The challenge lies in navigating through different fits, styles, sizes, and fabrics to find the right pair of jeans, all while minimizing user dissatisfaction, returns, and bounce rates. The goal is to enhance customer retention, create a happy shopping experience, and establish a loyal customer base.
So let’s name the user Rohan for instance. Our task was to answer these questions for a good experience of an online customer of AJIO, like Rohan.
- In what ways can we leverage existing data from users and user-friendly design to minimize Rohan’s frustration and errors when selecting jeans sizes on a mobile app, ultimately reducing returns and improving customer satisfaction?
- How might we employ personalized recommendations and interactive features in the mobile app to assist users in discovering their ideal jeans size based on individual preferences and body measurements?
Our goal was to generate a broad solution encompassing aspects like conversion rates, retention, and reducing bounce-offs, all stemming from one small & focused flow analysis, just for ordering a jean.
We made a quick flow of all the ways Rohan would think, before choosing his perfect jean, which also serves as the user flow for the solution we created.
People may think that this flow would ring a bell. It is already present in the Myntra app, but here are the flaws in the flow, and this is how we made it better:
- The whole feature, which was meant to help with a person’s size primarily, is hidden inside the profile page. How often do we use our profile page while browsing dresses? 1% of the time, maybe to see what we ordered previously.
Instead, we brought the feature outside, to the apparel browsing page, to help users gain knowledge on the apparel fits, also finish the task easier with higher precision. - Questions they ask are just time-consuming and not very useful for the dress selection process. For example, informing the app about acne and oily skin or mentioning dandruff may not contribute much to selecting the right dress.
Instead, sticking to a simple 3–5 questions will help with streamlining the process, making it simpler, and focusing on the precision of fits. - Myntra focuses on collecting user details, while the main issue lies in selecting the perfect-fitting dress (in our case, jeans).
We focused on the same concept and initiated the flow from the apparel browsing screen to enhance the efficiency of the process, also educating users about the apparel along the way.
Here are the screens of the flow.
Case 1
Our user, Rohan knows his size, and he would either want to find his fit quickly, or wants to explore more of the products with his size availability.
or, if Rohan doesn’t know his size, and chooses to get help, then he would have 3 options —
- To choose from a brand that he already owns, and use that size to get relevant fits.
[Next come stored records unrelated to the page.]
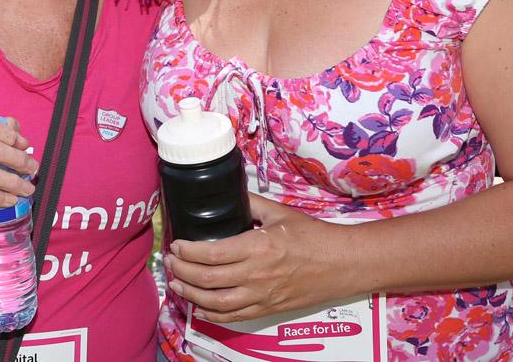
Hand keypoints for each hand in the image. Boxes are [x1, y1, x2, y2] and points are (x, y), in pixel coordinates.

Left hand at [164, 194, 352, 322]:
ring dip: (190, 295)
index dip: (187, 252)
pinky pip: (233, 317)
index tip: (176, 245)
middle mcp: (256, 275)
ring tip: (177, 284)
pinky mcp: (268, 309)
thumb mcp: (280, 213)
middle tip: (170, 262)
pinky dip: (212, 313)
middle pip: (207, 280)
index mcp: (257, 247)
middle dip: (181, 272)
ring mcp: (261, 296)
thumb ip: (252, 203)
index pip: (210, 254)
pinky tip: (200, 305)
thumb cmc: (314, 238)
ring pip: (215, 303)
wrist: (342, 264)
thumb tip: (231, 195)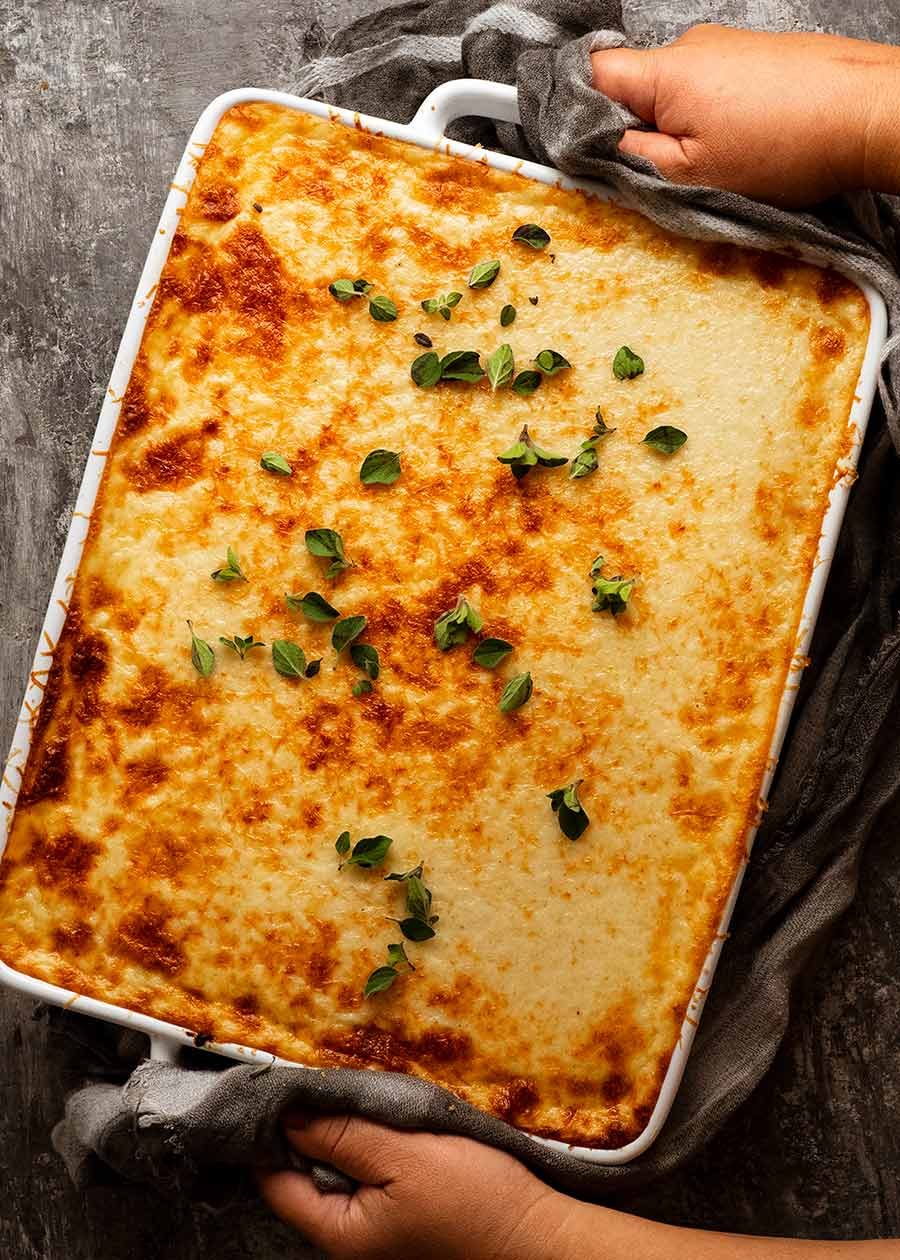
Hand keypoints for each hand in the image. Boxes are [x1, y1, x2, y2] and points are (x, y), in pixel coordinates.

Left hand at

- To choose one of his previous orders that fits him perfectly, and get recommendations relevantly.
- To measure himself with the guide given, and get accurate recommendations.
Case 2.1
Choosing from a previously owned brand.
Case 2.2
Choosing from a previous order.
Case 2.3
Choosing to measuring with a tape.
For better accessibility & visibility, with all the user insights that were gathered, we made minor changes to the AJIO platform screens.
This is our take on the problem with the hypothesis & user insights. After user testing with the same cohort, they found the prototype to be more accessible with better font sizing and visibility. They feel that this may help them receive better recommendations and that the questionnaire steps were not tiresome.
Businesses would have,
increased customer satisfaction, better reviews, better conversion rates, lesser cart abandonment & lesser returns & redelivery.
Users would
feel more easier to shop online, need not worry about jean availability for their body types, need not get confused with hefty unsuitable options, and have a happy ending to their shopping expedition 😊
Another important insight was,
initially, users who said they would order & return if the jean doesn’t fit, found this questionnaire more useful, accurate & time saving.